◆ **ASSIGNMENT**: Repeat each record exactly. Any picture gets left out.
----------------
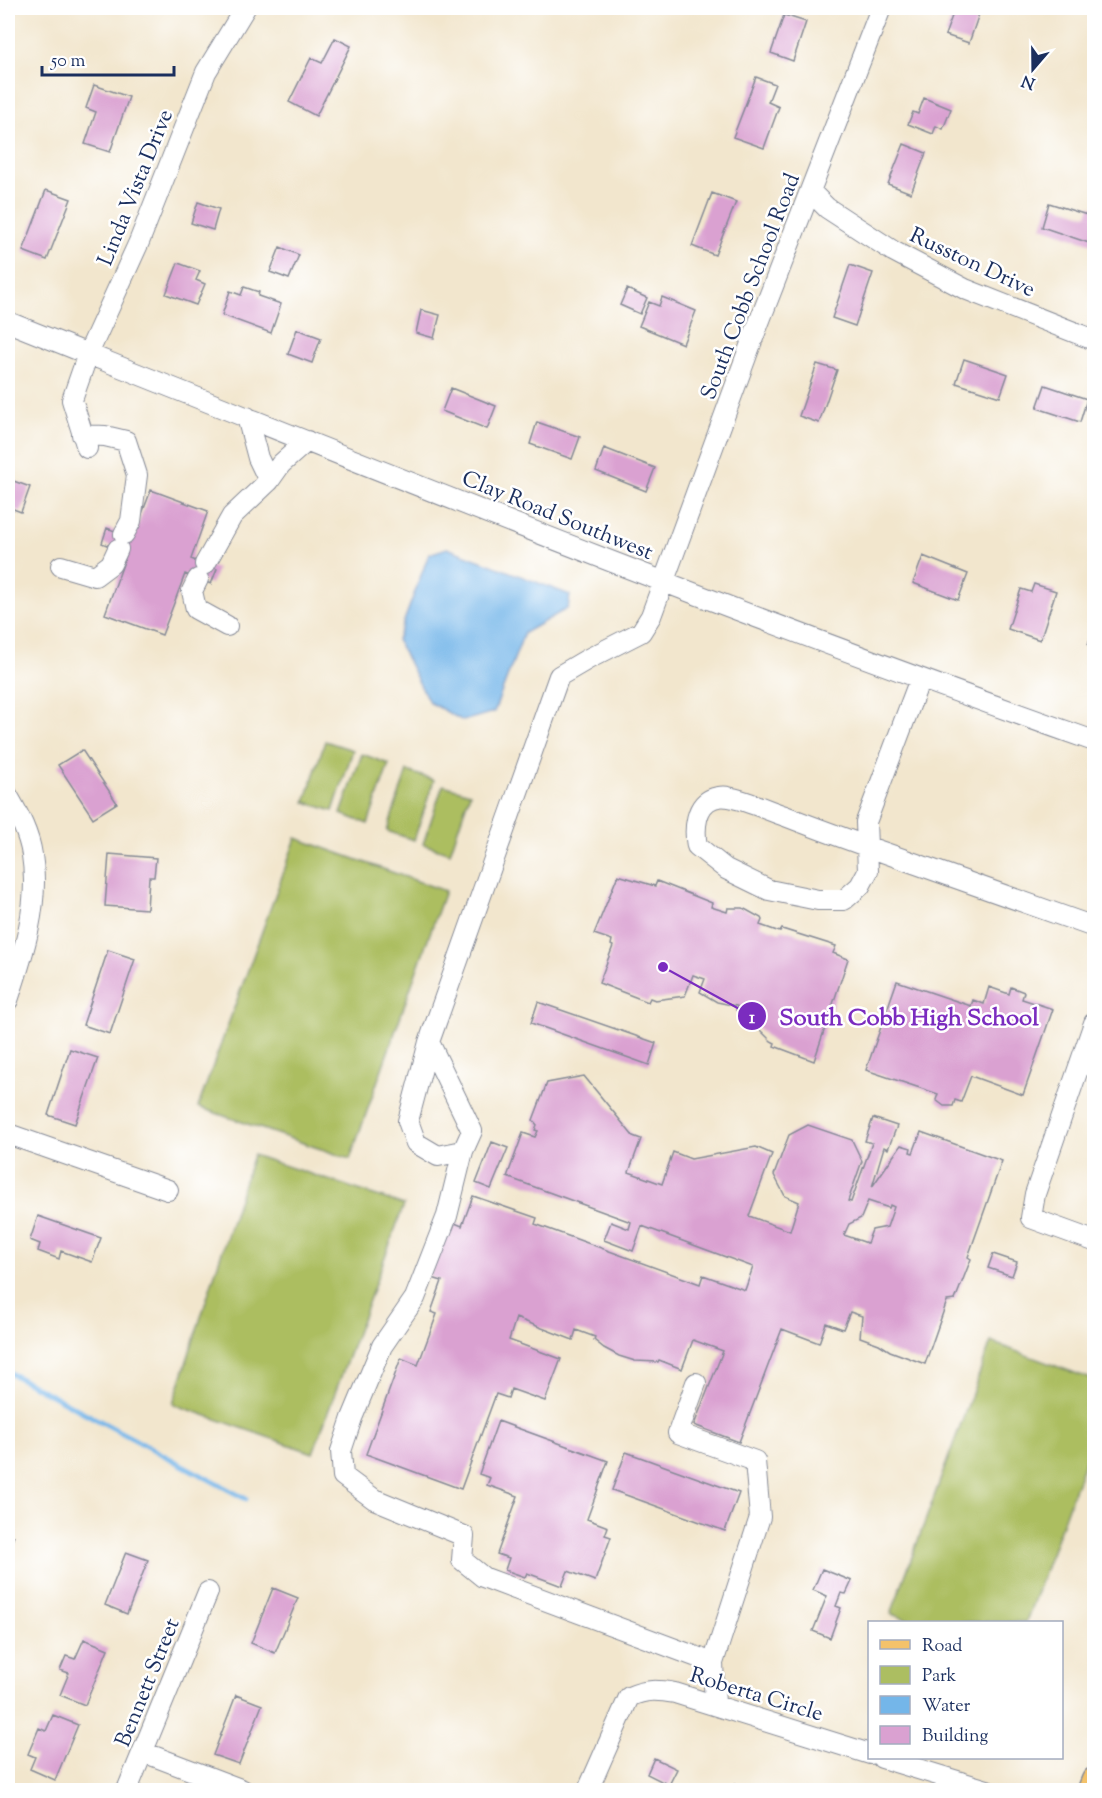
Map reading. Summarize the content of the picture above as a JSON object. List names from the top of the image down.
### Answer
{
  "streets": {
    "street": [
      "Linda Vista Drive",
      "Russton Drive",
      "South Cobb School Road",
      "Clay Road Southwest",
      "Bennett Street",
      "Roberta Circle"
    ]
  },
  "crossings": [
    ["Linda Vista Drive", "Clay Road Southwest"],
    ["Russton Drive", "South Cobb School Road"],
    ["South Cobb School Road", "Clay Road Southwest"]
  ],
  "places": ["South Cobb High School"],
  "legend": [
    "Road",
    "Park",
    "Water",
    "Building"
  ],
  "scale_bar": "50 m",
  "north": "bottom"
}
----------------
◆ **RESPONSE AREA**:
Map reading. Summarize the content of the picture above as a JSON object. List names from the top of the image down.
### Answer
{
  "streets": {
    "street": [
      "Linda Vista Drive",
      "Russton Drive",
      "South Cobb School Road",
      "Clay Road Southwest",
      "Bennett Street",
      "Roberta Circle"
    ]
  },
  "crossings": [
    ["Linda Vista Drive", "Clay Road Southwest"],
    ["Russton Drive", "South Cobb School Road"],
    ["South Cobb School Road", "Clay Road Southwest"]
  ],
  "places": ["South Cobb High School"],
  "legend": [
    "Road",
    "Park",
    "Water",
    "Building"
  ],
  "scale_bar": "50 m",
  "north": "bottom"
}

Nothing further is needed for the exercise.